How to do Text Analytics on Titanic Dataset with R?

datasciencedojo · October 18, 2017, 4:59pm

Installing and loading quanteda library

1 Install quanteda package if you have not installed it.
2. Load the quanteda package.
3. Read train data and set string as factors to false. By default, read.csv set strings as factors.
4. Read the test data and set strings as factors to false.

install.packages("quanteda")   #(1)
library(quanteda)   #(2)
train <- read.csv(train, stringsAsFactors = FALSE)  #(3)
test <- read.csv(test, stringsAsFactors = FALSE)   #(4)

Combining train and test data for cleaning

5.First store the Survived column data in survived variable.
6.Combine the test and train data for cleaning data after excluding survived column in train data.

survived <- train$Survived    #(5)
data.combined <- rbind(train[, -2], test)   #(6)

Transforming some variables to factors

7.Convert Pclass variable into factor.
8. Convert Sex variable into factor.

data.combined$Pclass <- as.factor(data.combined$Pclass)  #(7)
data.combined$Sex <- as.factor(data.combined$Sex)   #(8)

Using the quanteda package

9.Use the quanteda package to create n-grams from the characters of passenge Tickets.

 ticket.ngrams <- dfm(data.combined$Ticket, what = "character", 
                         remove_numbers = FALSE, remove_punct = TRUE,
                        remove_symbols = TRUE, remove_hyphens = TRUE,
                         ngrams = 1:3)   #(9)

Using TF-IDF to enhance n-gram features

10.We are going to use TF-IDF to enhance the n-gram features.

ticket.tfidf <- tfidf(ticket.ngrams)  #(10)

Using the cosine similarity between tickets

11.We are going to use cosine.sum to calculate the cosine similarity between all Tickets
12. Use View function to view consine.sum.

cosine.sim <- as.matrix(textstat_simil(ticket.tfidf, 
                                           me  thod = "cosine", 
                                           margin = "documents"))   #(11)
 View(cosine.sim)  #(12)

Converting tf-df values into dataframe

13.To use tf-idf values, we will need to convert to a dataframe.

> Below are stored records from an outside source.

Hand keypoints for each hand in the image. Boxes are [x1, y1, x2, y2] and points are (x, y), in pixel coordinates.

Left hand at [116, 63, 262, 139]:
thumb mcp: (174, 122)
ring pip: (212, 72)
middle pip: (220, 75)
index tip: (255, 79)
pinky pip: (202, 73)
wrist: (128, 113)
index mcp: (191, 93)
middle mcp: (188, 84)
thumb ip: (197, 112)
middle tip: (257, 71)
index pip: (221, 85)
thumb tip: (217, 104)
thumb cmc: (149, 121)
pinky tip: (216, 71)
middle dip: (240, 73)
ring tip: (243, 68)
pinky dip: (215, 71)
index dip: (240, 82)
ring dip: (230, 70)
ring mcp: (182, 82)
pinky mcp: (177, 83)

Then we can use the cbind() function.
14. You can also check the dimension of new dataframe.

ticket.tfidf.df <- as.data.frame(ticket.tfidf)  #(13)
dim(ticket.tfidf.df)  #(14)

Fixing the column format

14.However, the column names are not in a good format,
15.Fix up the column names on the data frame.
16. Now you can see the column names are in good format.

names(ticket.tfidf.df)[1:10]    #(14)
names(ticket.tfidf.df) <- paste("Ticket_",
                                    names(ticket.tfidf.df),
                                    sep = "")     #(15)
names(ticket.tfidf.df)[1:10]     #(16)

Combining the columns

17.Combine the columns of two dataframes.
18. Check the dimension of data.combined…
19.Get the names of data.combined. .

data.combined <- cbind(data.combined, ticket.tfidf.df)     #(17)
dim(data.combined)   #(18)
names(data.combined)[1:20]      #(19)

Transform some variables to factors

20.Convert Pclass in data.combined into factor.
21. Convert Sex variable in data.combined into factor.

data.combined$Pclass <- as.factor(data.combined$Pclass)  # (20)
data.combined$Sex <- as.factor(data.combined$Sex)      # (21)

Splitting data back out

Select the first 891 rows of data.combined and store them in train variable.
Creating the Survived and assing the survived value.
Select remaining rows from data.combined and store them in test variable.

train <- data.combined[1:891,]    #(22)
train$Survived <- as.factor(survived)   #(23)
test <- data.combined[892:1309,]  #(24)